JAY – School Committee members have voted to readmit two high school students who were expelled in October for separate incidents. One teenager was accused of bringing drugs to school in his car, the other left a shotgun in his truck. Both vehicles were parked at Jay High School.

The students will return Jan. 22, Superintendent Robert Wall said Friday.

Following a lengthy deliberation Thursday night the panel rejected the superintendent’s recommendation not to re-admit the student expelled on a drug violation, School Committee Chairman Clint Brooks said.
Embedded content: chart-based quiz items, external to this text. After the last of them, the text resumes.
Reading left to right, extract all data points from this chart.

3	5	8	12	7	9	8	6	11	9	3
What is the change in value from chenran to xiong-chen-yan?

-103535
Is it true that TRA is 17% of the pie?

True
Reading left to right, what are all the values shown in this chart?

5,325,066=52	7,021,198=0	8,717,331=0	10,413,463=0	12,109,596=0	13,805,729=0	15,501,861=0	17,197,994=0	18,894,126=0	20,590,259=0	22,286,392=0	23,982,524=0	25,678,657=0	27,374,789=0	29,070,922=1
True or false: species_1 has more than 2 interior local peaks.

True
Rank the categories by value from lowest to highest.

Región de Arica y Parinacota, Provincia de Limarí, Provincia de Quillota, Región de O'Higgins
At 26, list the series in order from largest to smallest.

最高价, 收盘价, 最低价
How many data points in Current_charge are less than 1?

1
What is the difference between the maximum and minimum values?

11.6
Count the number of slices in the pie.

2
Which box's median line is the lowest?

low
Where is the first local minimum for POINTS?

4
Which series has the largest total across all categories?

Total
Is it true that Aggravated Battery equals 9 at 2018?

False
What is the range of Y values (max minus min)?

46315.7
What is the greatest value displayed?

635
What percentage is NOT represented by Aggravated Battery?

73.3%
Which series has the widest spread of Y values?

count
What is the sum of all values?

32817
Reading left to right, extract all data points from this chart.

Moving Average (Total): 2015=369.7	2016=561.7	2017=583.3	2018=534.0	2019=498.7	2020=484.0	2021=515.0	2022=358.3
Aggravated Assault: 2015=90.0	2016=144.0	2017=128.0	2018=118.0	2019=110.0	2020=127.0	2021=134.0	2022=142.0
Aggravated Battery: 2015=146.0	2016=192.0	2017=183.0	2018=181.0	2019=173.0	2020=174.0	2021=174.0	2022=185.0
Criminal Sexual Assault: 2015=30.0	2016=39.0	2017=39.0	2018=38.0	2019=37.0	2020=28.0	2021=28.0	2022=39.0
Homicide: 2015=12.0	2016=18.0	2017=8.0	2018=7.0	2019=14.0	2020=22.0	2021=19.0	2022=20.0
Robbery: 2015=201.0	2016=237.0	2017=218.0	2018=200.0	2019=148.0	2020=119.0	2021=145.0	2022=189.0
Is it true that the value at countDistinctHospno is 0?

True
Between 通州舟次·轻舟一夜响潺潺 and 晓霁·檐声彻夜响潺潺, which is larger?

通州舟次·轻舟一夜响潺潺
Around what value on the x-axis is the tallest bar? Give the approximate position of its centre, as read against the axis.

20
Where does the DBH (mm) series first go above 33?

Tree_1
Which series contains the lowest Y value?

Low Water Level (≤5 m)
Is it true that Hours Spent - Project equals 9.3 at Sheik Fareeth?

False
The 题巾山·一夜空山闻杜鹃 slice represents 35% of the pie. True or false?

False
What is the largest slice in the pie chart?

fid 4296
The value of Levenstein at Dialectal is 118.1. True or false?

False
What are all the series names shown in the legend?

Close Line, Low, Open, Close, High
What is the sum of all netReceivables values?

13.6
The committee did impose rigid restrictions on the student’s return, Brooks said, including the student’s transportation options, no involvement in school-sponsored events and extra-curricular activities, the process of attaining credits to meet graduation requirements, and unannounced searches of student’s pockets, backpack and so forth.

The 17-year-old boy is accused of bringing marijuana and psychedelic mushrooms to school in his vehicle Oct. 13 and faces criminal drug charges.

“The concern I had is we maintain a standard in relation to our students and the readmission we were looking at isn’t just about one student,” Wall said. “Our students are not customers and not available for people who want to distribute drugs and I thought it was too soon.”

Among the committee’s conditions for the student are that he is restricted to riding the bus to school or in a vehicle with an adult family member and must report each day to the office to subject himself to search and inspection.

The student who left the shotgun in his vehicle on Oct. 13 was re-admitted without restrictions, Wall said. He had completed satisfactory progress on his re-entry plan, he said.

The shotgun was left in the student’s locked truck after target practice and he forgot about it when he went to school on Oct. 13. Jay police discovered while they were investigating a separate matter.

He’ll start regular classes on Jan. 22 but in the meantime he’s able to access guidance staff and other supportive situations.

Brooks previously said, when the student was expelled, that he was honest and forthright about the incident and understood that the School Committee was mandated by federal and state statutes to expel him from school, but asked the superintendent to modify the expulsion in a manner that would allow him to maintain grades, allowed to request readmission later in the year and graduate with his class in June.